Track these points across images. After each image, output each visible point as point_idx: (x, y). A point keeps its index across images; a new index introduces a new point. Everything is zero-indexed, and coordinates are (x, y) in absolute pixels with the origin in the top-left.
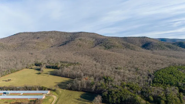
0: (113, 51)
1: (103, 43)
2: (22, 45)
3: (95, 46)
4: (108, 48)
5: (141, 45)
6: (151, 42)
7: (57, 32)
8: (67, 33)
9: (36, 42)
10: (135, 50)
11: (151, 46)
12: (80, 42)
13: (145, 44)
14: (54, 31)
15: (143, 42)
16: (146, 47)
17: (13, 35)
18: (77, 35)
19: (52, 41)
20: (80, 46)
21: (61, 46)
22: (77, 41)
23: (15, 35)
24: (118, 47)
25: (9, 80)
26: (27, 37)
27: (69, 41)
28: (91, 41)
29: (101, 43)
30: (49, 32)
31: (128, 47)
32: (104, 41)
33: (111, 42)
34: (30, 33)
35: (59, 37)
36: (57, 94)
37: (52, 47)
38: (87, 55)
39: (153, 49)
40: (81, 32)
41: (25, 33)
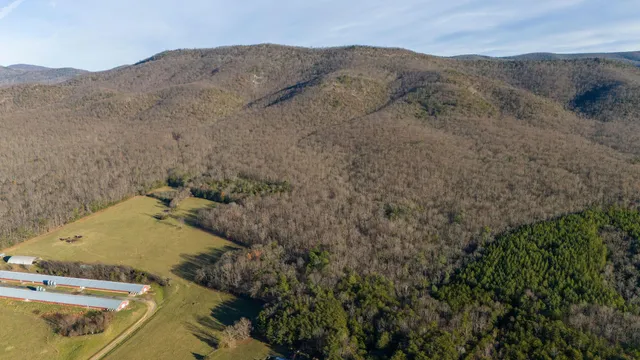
0: (443, 126)
1: (417, 93)
2: (162, 101)
3: (388, 104)
4: (433, 113)
5: (572, 94)
6: (618, 83)
7: (277, 47)
8: (307, 51)
9: (203, 91)
10: (529, 119)
11: (610, 99)
12: (340, 89)
13: (589, 88)
14: (267, 45)
15: (585, 83)
16: (587, 103)
17: (148, 60)
18: (338, 57)
19: (256, 83)
20: (336, 103)
21: (276, 102)
22: (331, 86)
23: (152, 59)
24: (469, 106)
25: (78, 238)
26: (183, 68)
27: (305, 84)
28: (380, 81)
29: (414, 90)
30: (250, 48)
31: (512, 107)
32: (426, 83)
33: (451, 86)
34: (196, 52)
35: (279, 68)
36: (165, 295)
37: (251, 104)
38: (340, 145)
39: (611, 112)
40: (352, 48)
41: (180, 52)
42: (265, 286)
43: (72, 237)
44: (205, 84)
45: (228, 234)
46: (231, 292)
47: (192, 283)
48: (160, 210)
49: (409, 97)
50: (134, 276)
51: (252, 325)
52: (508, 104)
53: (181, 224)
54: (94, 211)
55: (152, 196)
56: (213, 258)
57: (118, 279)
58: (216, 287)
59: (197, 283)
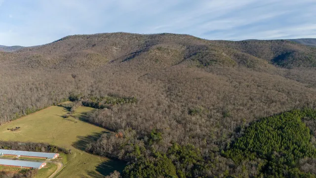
0: (211, 71)
1: (197, 55)
2: (67, 59)
3: (183, 60)
4: (206, 65)
5: (272, 57)
6: (294, 51)
7: (125, 34)
8: (141, 36)
9: (88, 55)
10: (254, 68)
11: (291, 59)
12: (158, 54)
13: (280, 54)
14: (121, 33)
15: (278, 51)
16: (280, 61)
17: (59, 40)
18: (157, 39)
19: (115, 51)
20: (156, 60)
21: (126, 60)
22: (154, 52)
23: (61, 40)
24: (223, 62)
25: (17, 128)
26: (78, 44)
27: (141, 51)
28: (178, 50)
29: (195, 54)
30: (112, 34)
31: (244, 63)
32: (201, 51)
33: (213, 52)
34: (84, 36)
35: (127, 44)
37: (113, 61)
38: (161, 80)
39: (292, 65)
40: (164, 34)
41: (75, 36)
42: (126, 152)
43: (14, 127)
44: (89, 51)
45: (104, 125)
46: (107, 156)
47: (84, 152)
48: (65, 113)
49: (193, 57)
50: (49, 149)
51: (121, 175)
52: (242, 61)
53: (77, 120)
54: (27, 114)
55: (61, 106)
56: (96, 138)
57: (40, 150)
58: (98, 154)
59: (87, 152)
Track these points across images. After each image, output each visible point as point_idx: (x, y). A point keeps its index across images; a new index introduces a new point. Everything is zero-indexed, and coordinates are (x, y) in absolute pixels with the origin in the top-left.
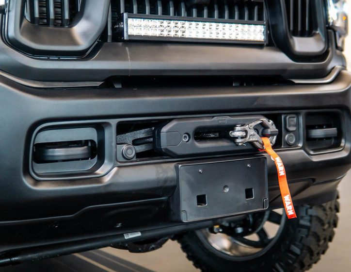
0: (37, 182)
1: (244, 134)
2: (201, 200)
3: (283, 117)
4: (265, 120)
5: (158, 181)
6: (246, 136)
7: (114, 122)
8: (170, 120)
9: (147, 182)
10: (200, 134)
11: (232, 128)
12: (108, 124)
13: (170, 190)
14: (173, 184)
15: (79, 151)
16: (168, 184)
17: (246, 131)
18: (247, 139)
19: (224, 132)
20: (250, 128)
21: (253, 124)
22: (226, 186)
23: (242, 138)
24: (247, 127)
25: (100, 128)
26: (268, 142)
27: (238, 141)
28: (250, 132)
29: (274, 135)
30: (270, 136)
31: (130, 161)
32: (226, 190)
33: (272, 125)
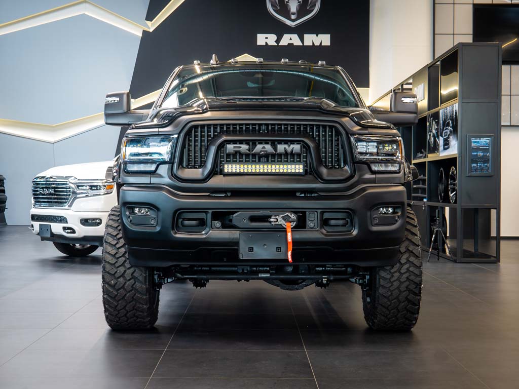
0: (176, 233)
1: (275, 220)
3: (307, 213)
4: (289, 214)
5: (230, 238)
6: (277, 221)
7: (210, 211)
8: (238, 211)
9: (225, 238)
10: (253, 219)
11: (270, 217)
12: (208, 212)
13: (236, 243)
14: (237, 240)
15: (194, 223)
16: (235, 240)
17: (277, 219)
18: (277, 223)
19: (265, 219)
20: (280, 218)
21: (282, 216)
22: (265, 245)
23: (275, 222)
24: (277, 217)
25: (207, 213)
26: (289, 226)
27: (272, 223)
28: (279, 219)
29: (294, 222)
30: (291, 222)
31: (218, 228)
32: (266, 247)
33: (293, 217)
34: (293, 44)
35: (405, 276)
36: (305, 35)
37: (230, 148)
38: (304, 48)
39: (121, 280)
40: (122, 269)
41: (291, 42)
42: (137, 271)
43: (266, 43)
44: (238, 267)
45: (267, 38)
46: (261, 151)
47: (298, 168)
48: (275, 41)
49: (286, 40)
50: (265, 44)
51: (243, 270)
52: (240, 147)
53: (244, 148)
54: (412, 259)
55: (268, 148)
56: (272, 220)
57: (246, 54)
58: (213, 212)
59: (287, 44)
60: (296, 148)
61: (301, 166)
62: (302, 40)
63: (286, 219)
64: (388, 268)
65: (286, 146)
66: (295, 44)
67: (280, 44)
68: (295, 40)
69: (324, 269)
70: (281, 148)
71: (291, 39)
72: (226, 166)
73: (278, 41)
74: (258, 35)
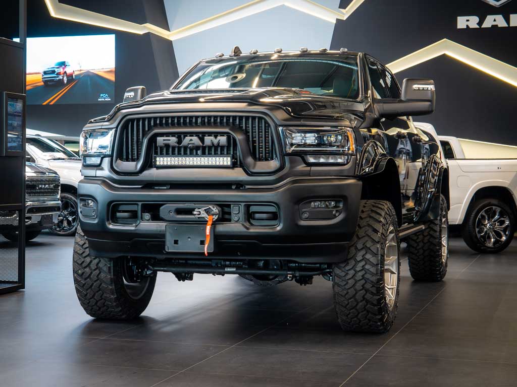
0: (110, 225)
1: (198, 213)
2: (176, 242)
3: (232, 206)
4: (211, 207)
5: (157, 231)
6: (200, 214)
7: (140, 204)
8: (165, 204)
9: (153, 231)
10: (179, 211)
11: (194, 210)
13: (162, 236)
14: (163, 233)
15: (126, 215)
16: (161, 233)
17: (200, 212)
18: (200, 216)
19: (190, 212)
21: (205, 208)
22: (189, 238)
23: (198, 215)
24: (200, 210)
25: (137, 205)
26: (211, 219)
27: (196, 216)
28: (202, 212)
29: (216, 215)
30: (213, 215)
31: (148, 220)
32: (189, 240)
33: (215, 210)
34: (497, 25)
35: (360, 274)
36: (511, 15)
37: (160, 140)
38: (509, 29)
39: (87, 270)
40: (88, 260)
41: (495, 23)
42: (102, 261)
43: (467, 26)
44: (213, 261)
45: (468, 21)
46: (189, 144)
47: (227, 161)
48: (477, 24)
49: (489, 22)
50: (465, 27)
51: (217, 264)
52: (169, 140)
53: (173, 140)
54: (368, 256)
55: (196, 140)
56: (195, 213)
57: (445, 39)
58: (142, 204)
59: (490, 26)
60: (223, 140)
61: (229, 159)
62: (508, 21)
63: (208, 211)
64: (343, 265)
65: (212, 138)
66: (499, 26)
67: (482, 27)
68: (500, 21)
69: (297, 265)
70: (208, 140)
71: (495, 20)
72: (158, 159)
73: (480, 23)
74: (459, 18)
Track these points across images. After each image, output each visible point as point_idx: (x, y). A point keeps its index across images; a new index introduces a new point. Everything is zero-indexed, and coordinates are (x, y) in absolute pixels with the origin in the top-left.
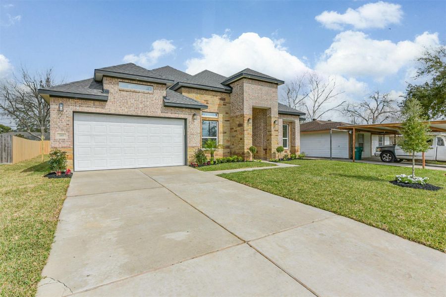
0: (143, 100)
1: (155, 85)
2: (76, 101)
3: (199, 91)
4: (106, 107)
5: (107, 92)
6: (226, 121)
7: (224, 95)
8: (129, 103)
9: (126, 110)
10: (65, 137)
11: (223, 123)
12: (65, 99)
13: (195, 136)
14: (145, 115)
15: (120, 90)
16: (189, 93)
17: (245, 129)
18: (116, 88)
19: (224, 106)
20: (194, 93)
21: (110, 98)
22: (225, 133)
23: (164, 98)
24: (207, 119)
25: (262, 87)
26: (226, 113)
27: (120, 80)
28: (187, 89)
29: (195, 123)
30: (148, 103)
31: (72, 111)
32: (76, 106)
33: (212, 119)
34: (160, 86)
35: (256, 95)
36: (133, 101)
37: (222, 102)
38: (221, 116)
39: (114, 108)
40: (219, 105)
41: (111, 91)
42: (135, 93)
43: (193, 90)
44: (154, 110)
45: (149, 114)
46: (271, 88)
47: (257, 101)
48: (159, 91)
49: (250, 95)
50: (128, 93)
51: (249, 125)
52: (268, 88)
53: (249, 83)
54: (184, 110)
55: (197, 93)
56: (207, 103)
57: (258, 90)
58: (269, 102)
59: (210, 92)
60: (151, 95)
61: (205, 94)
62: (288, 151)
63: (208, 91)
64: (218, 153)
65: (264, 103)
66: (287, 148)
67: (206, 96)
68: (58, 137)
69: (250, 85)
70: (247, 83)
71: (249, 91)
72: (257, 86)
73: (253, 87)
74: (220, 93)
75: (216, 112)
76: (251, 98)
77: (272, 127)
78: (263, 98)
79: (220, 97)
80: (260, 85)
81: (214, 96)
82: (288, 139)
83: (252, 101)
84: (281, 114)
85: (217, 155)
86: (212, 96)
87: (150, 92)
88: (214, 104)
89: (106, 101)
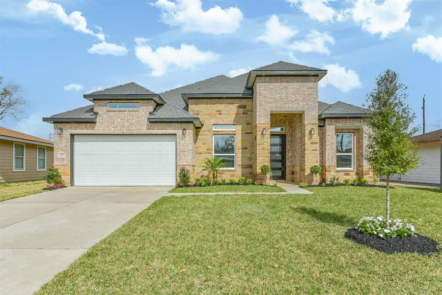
0: (129, 117)
1: (141, 102)
2: (72, 124)
3: (209, 100)
4: (96, 128)
5: (96, 114)
6: (247, 133)
7: (244, 102)
8: (116, 123)
9: (113, 130)
10: (64, 156)
11: (242, 136)
12: (64, 124)
13: (186, 153)
14: (131, 133)
15: (107, 111)
16: (197, 104)
17: (257, 143)
18: (105, 109)
19: (245, 115)
20: (200, 104)
21: (98, 119)
22: (246, 148)
23: (150, 113)
24: (221, 133)
26: (247, 124)
27: (108, 101)
28: (194, 101)
29: (186, 139)
30: (134, 121)
31: (69, 134)
32: (72, 129)
33: (226, 133)
34: (146, 102)
35: (278, 96)
36: (119, 120)
37: (241, 110)
38: (239, 127)
39: (102, 129)
40: (236, 114)
41: (100, 112)
42: (120, 112)
43: (202, 100)
44: (140, 128)
45: (135, 132)
46: (304, 84)
47: (278, 104)
48: (145, 107)
49: (266, 97)
50: (115, 113)
51: (264, 137)
52: (299, 84)
53: (265, 82)
54: (173, 124)
55: (207, 103)
56: (221, 114)
57: (281, 88)
58: (301, 103)
59: (224, 100)
60: (137, 113)
61: (218, 104)
62: (352, 173)
63: (221, 100)
64: (235, 173)
65: (291, 105)
66: (352, 169)
67: (218, 105)
68: (59, 156)
69: (267, 84)
70: (262, 82)
71: (266, 92)
72: (279, 84)
73: (272, 85)
74: (238, 100)
75: (232, 123)
76: (268, 102)
77: (307, 139)
78: (289, 99)
79: (238, 105)
80: (284, 82)
81: (229, 104)
82: (353, 154)
83: (270, 105)
84: (331, 118)
85: (233, 176)
86: (227, 105)
87: (135, 109)
88: (229, 114)
89: (96, 123)
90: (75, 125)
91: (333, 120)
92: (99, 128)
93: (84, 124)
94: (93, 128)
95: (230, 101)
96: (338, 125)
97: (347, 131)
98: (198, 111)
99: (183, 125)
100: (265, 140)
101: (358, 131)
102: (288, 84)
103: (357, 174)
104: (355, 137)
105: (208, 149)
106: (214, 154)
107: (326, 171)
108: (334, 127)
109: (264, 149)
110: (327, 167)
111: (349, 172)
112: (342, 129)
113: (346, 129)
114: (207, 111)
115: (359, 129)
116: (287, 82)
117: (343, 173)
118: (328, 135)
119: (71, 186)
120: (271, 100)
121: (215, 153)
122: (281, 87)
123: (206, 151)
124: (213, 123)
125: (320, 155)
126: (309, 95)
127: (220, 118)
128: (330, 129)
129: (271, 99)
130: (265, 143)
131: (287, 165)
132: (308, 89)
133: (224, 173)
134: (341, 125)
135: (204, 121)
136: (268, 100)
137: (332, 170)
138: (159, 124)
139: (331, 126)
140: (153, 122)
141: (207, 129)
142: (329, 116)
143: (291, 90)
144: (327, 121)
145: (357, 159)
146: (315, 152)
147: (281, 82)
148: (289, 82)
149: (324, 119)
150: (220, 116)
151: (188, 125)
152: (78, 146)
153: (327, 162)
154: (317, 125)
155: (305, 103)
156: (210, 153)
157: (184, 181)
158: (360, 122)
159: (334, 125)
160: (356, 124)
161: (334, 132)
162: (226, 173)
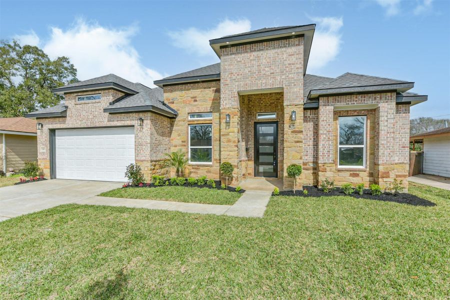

= = = = = = =

Give the lines again exactly, beginning with the first line of the records above and ending with the line that contains "25: (9, 80)", and include no pictures.

Track these points across images. After each image, output each visible point as point_idx: (x, y). A point keeps its index across images; a new index introduces a new point. Everything is zero-indexed, and coordinates are (x, y) in absolute pixels with the origin in the top-left.
0: (113, 51)
1: (103, 43)
2: (22, 45)
3: (95, 46)
4: (108, 48)
5: (141, 45)
6: (151, 42)
7: (57, 32)
8: (67, 33)
9: (36, 42)
10: (135, 50)
11: (151, 46)
12: (80, 42)
13: (145, 44)
14: (54, 31)
15: (143, 42)
16: (146, 47)
17: (13, 35)
18: (77, 35)
19: (52, 41)
20: (80, 46)
21: (61, 46)
22: (77, 41)
23: (15, 35)
24: (118, 47)
25: (9, 80)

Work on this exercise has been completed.